The firm also called for the creation of pooled investment vehicles, stating that one of the major barriers to investing for those in the diaspora was the minimum amount of funds, which investing ﬁrms accept.
Therefore, it noted that pooled investment vehicles, where members of Diaspora could be vetted and could aggregate funds for private equity investment for example, would encourage greater investments.
Furthermore, it noted that early-stage businesses with smaller ﬁnancing needs, present another great opportunity for those in the diaspora to invest through angel networks. “Facilitating these investment options in small-scale and medium-scale enterprises, joint ventures and micro-credits become pragmatic and viable opportunities for the diaspora.
“Such efforts will also encourage employment-generating activities, reduce further emigration and save workers from exploitative conditions abroad by providing them alternative livelihood options in their own country,” it added.
Evaluating the cost of remittances and technology, PwC Nigeria stated that the global average cost of sending $200 was 7.1 per cent in the ﬁrst quarter of 2018, more than twice as high as the Sustainable Development Goal 10 target of reducing the transaction costs of migrant remittances to less than three per cent.
Sub-Saharan Africa remains the most expensive place to send money to, where the average cost is 9.4 per cent (about 25% higher there than in the rest of world), it pointed out.
However, the firm stated these costs have been decreasing over the last 10 years, partly because of the rise of mobile money technology.
“Today, mobile money transfers are two times less expensive than money transfer operators and post ofﬁces, and almost three times less costly than transfers through commercial banks. “As mobile money technology continues to expand, and its coverage and usage continue to increase across Sub-Saharan Africa, it is expected to contribute to an increase in remittance ﬂows.
“Several countries across the globe, including Nigeria, have developed plans towards attracting investment from their diaspora community for national development.
Sub-national governments (states) across most of these countries are also tapping into the immense opportunities in the diaspora space.
In summary, what is required is a coherent policy framework to harness remittances into generating capital for productive investments for the growth and development of small and micro-enterprises, which will in turn, create employment.

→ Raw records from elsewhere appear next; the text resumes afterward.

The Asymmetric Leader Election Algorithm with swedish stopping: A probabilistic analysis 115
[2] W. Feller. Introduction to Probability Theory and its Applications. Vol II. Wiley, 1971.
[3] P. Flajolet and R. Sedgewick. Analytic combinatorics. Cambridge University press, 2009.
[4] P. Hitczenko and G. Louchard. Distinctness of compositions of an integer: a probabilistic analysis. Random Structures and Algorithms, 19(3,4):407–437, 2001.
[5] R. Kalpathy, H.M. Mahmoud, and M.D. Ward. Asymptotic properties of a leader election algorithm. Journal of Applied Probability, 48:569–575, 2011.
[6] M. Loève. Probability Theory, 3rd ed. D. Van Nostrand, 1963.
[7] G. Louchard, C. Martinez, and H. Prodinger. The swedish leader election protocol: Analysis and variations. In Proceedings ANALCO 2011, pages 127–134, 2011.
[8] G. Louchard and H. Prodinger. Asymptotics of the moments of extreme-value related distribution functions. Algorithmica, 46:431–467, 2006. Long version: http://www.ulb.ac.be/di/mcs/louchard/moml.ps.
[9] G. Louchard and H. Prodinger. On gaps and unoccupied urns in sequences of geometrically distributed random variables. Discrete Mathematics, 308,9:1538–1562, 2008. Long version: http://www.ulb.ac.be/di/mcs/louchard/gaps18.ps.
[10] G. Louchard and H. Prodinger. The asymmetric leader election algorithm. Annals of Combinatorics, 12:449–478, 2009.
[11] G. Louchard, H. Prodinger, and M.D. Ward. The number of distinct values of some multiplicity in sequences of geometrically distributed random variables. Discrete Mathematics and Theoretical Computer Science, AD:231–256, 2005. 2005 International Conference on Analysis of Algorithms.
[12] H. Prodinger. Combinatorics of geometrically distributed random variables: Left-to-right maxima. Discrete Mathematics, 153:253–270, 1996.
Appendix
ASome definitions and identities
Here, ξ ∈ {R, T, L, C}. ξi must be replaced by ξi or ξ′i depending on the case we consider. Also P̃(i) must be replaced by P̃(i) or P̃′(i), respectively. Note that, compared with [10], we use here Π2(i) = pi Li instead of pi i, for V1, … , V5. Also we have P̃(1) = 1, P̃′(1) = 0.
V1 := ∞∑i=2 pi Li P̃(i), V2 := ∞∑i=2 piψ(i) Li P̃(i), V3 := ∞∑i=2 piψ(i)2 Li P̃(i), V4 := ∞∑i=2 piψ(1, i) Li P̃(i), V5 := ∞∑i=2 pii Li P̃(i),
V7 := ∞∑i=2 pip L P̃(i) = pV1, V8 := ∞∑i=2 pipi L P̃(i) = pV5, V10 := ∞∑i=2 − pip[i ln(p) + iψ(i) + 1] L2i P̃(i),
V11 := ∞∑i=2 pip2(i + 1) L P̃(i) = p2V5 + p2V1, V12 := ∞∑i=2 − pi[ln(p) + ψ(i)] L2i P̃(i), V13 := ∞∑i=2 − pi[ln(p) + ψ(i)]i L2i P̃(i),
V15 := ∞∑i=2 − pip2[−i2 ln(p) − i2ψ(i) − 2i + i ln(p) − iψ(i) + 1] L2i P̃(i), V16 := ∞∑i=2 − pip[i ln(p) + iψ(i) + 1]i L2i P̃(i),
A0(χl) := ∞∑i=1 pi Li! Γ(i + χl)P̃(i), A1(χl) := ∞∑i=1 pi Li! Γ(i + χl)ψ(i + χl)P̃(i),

In addition, remittances can be deployed toward philanthropic activities which can serve as solutions for speciﬁc deﬁciencies in the local infrastructure such as schools, hospitals and roads.

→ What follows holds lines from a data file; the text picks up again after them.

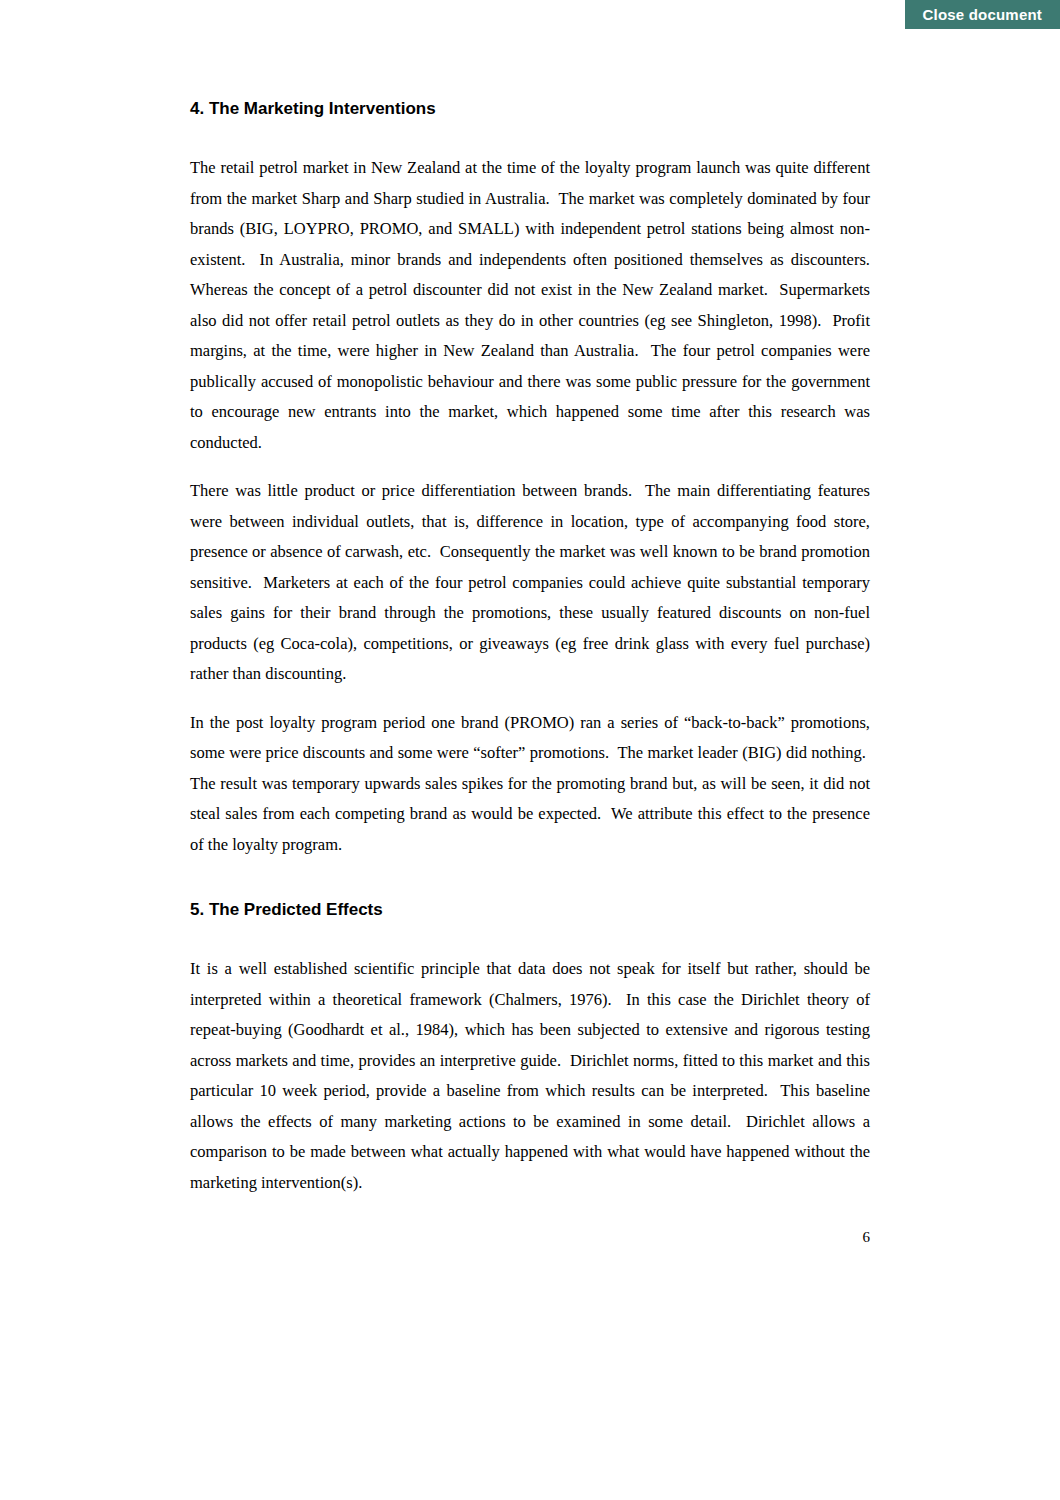Close document
4. The Marketing Interventions
The retail petrol market in New Zealand at the time of the loyalty program launch was quite different from the market Sharp and Sharp studied in Australia. The market was completely dominated by four brands (BIG, LOYPRO, PROMO, and SMALL) with independent petrol stations being almost non-existent. In Australia, minor brands and independents often positioned themselves as discounters. Whereas the concept of a petrol discounter did not exist in the New Zealand market. Supermarkets also did not offer retail petrol outlets as they do in other countries (eg see Shingleton, 1998). Profit margins, at the time, were higher in New Zealand than Australia. The four petrol companies were publically accused of monopolistic behaviour and there was some public pressure for the government to encourage new entrants into the market, which happened some time after this research was conducted.
There was little product or price differentiation between brands. The main differentiating features were between individual outlets, that is, difference in location, type of accompanying food store, presence or absence of carwash, etc. Consequently the market was well known to be brand promotion sensitive. Marketers at each of the four petrol companies could achieve quite substantial temporary sales gains for their brand through the promotions, these usually featured discounts on non-fuel products (eg Coca-cola), competitions, or giveaways (eg free drink glass with every fuel purchase) rather than discounting.
In the post loyalty program period one brand (PROMO) ran a series of “back-to-back” promotions, some were price discounts and some were “softer” promotions. The market leader (BIG) did nothing. The result was temporary upwards sales spikes for the promoting brand but, as will be seen, it did not steal sales from each competing brand as would be expected. We attribute this effect to the presence of the loyalty program.
5. The Predicted Effects
It is a well established scientific principle that data does not speak for itself but rather, should be interpreted within a theoretical framework (Chalmers, 1976). In this case the Dirichlet theory of repeat-buying (Goodhardt et al., 1984), which has been subjected to extensive and rigorous testing across markets and time, provides an interpretive guide. Dirichlet norms, fitted to this market and this particular 10 week period, provide a baseline from which results can be interpreted. This baseline allows the effects of many marketing actions to be examined in some detail. Dirichlet allows a comparison to be made between what actually happened with what would have happened without the marketing intervention(s).
6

Over a 15-year period, PwC expects total remittance ﬂows to Nigeria to grow by almost double in size from US$18.37 billion in 2009 to US$34.89 billion in 2023.

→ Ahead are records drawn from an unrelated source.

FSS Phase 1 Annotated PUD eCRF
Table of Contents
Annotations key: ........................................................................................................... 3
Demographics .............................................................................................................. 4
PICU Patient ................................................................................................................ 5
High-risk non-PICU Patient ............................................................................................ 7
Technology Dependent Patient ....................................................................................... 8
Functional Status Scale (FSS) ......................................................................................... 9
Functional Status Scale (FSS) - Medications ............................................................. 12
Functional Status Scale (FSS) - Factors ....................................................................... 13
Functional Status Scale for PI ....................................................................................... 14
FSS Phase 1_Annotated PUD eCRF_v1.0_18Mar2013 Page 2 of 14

The growth in remittances, according to the report, would be subject to global economic forces, which could spur or hinder growth of remittance ﬂows.
Other factors that would drive remittance ﬂows include growth in emigration rate, economic conditions of the resident countries and the economic fundamentals in the Nigerian economy.
“Since many transactions are unrecorded or take place through informal channels, the actual amount of remittance ﬂows into the country is arguably higher,” it added.